**EXERCISE BRIEF**
Could you set out every line of the listing below as a numbered list, skipping any blank lines and leaving the pictures out?

**INPUT MATERIAL**
--
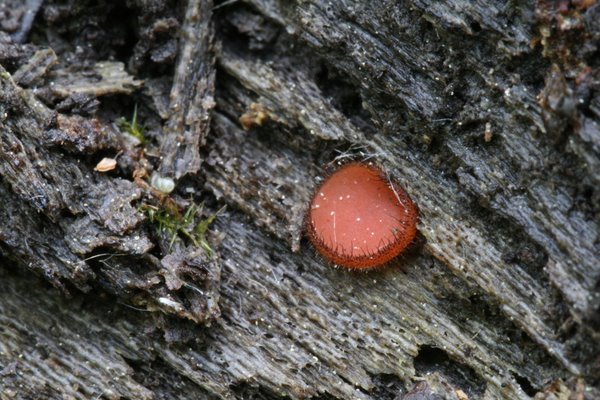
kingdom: Fungi
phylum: Ascomycota
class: Pezizomycetes
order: Pezizales
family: Pyronemataceae
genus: Scutellinia
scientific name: Scutellinia scutellata
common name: frynset skjoldbæger
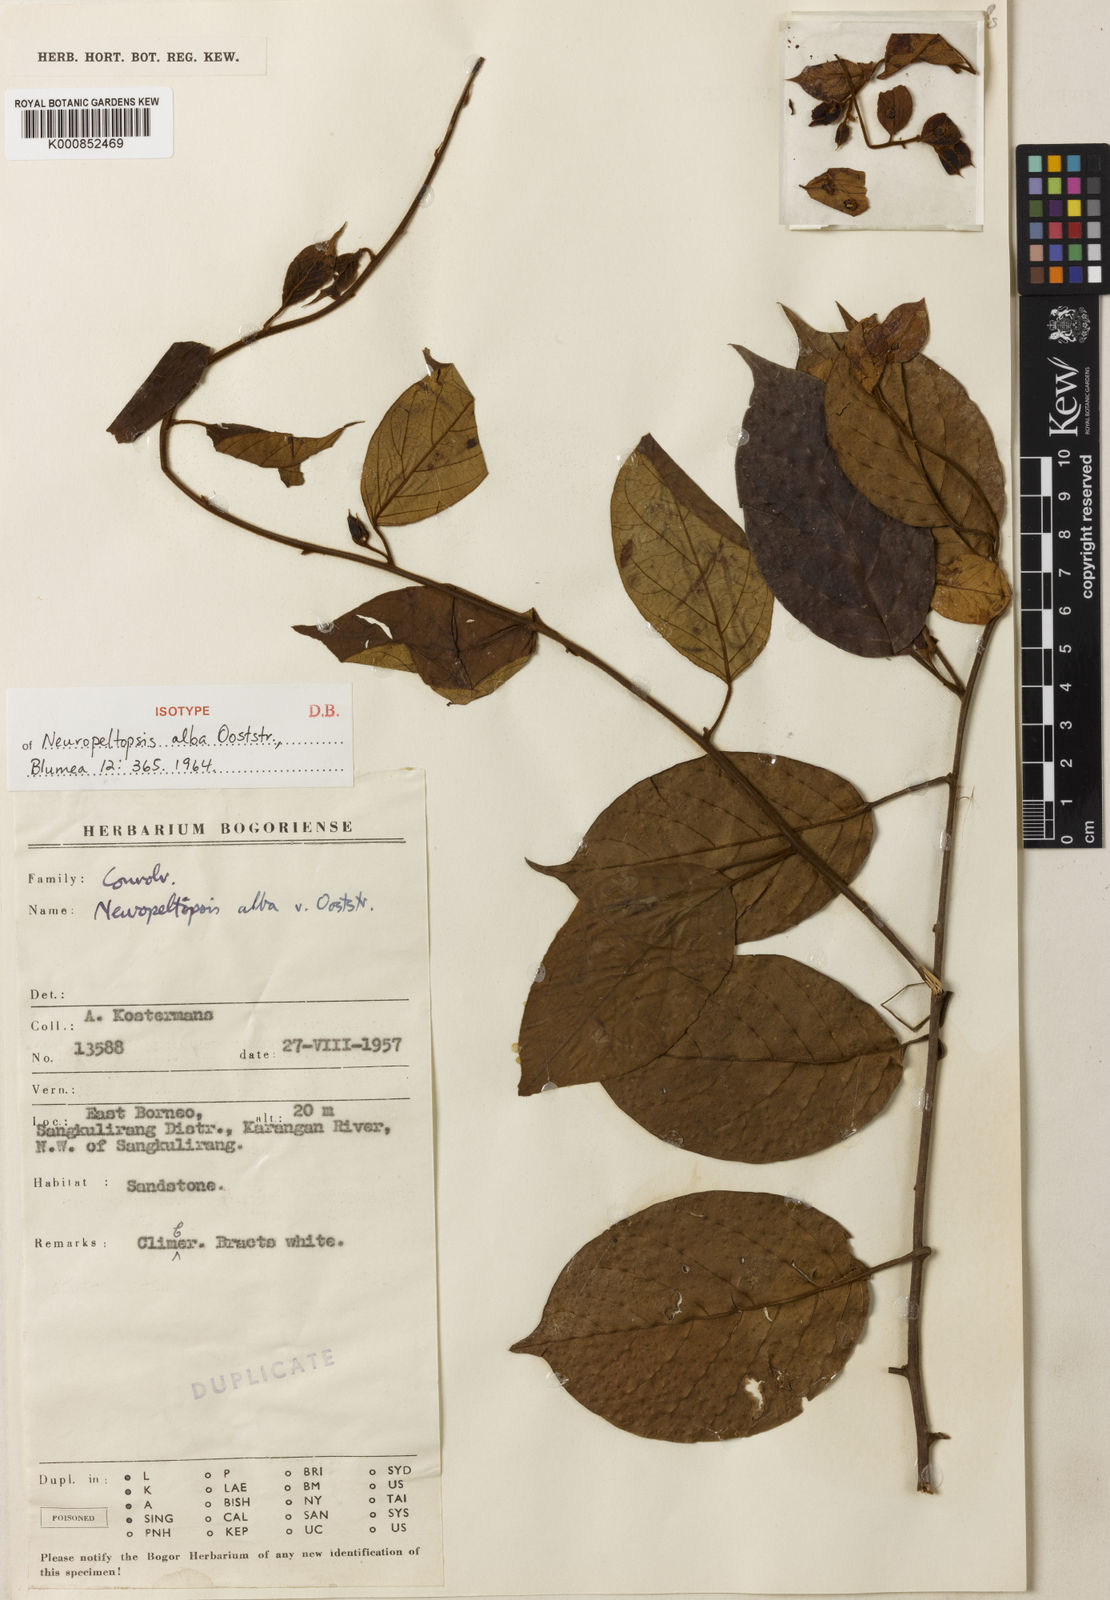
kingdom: Plantae
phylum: Tracheophyta
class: Magnoliopsida
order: Solanales
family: Convolvulaceae
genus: Neuropeltopsis
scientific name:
--
**EXPECTED ANSWER**
1. kingdom: Fungi
2. phylum: Ascomycota
3. class: Pezizomycetes
4. order: Pezizales
5. family: Pyronemataceae
6. genus: Scutellinia
7. scientific name: Scutellinia scutellata
8. common name: frynset skjoldbæger
9. kingdom: Plantae
10. phylum: Tracheophyta
11. class: Magnoliopsida
12. order: Solanales
13. family: Convolvulaceae
14. genus: Neuropeltopsis
15. scientific name:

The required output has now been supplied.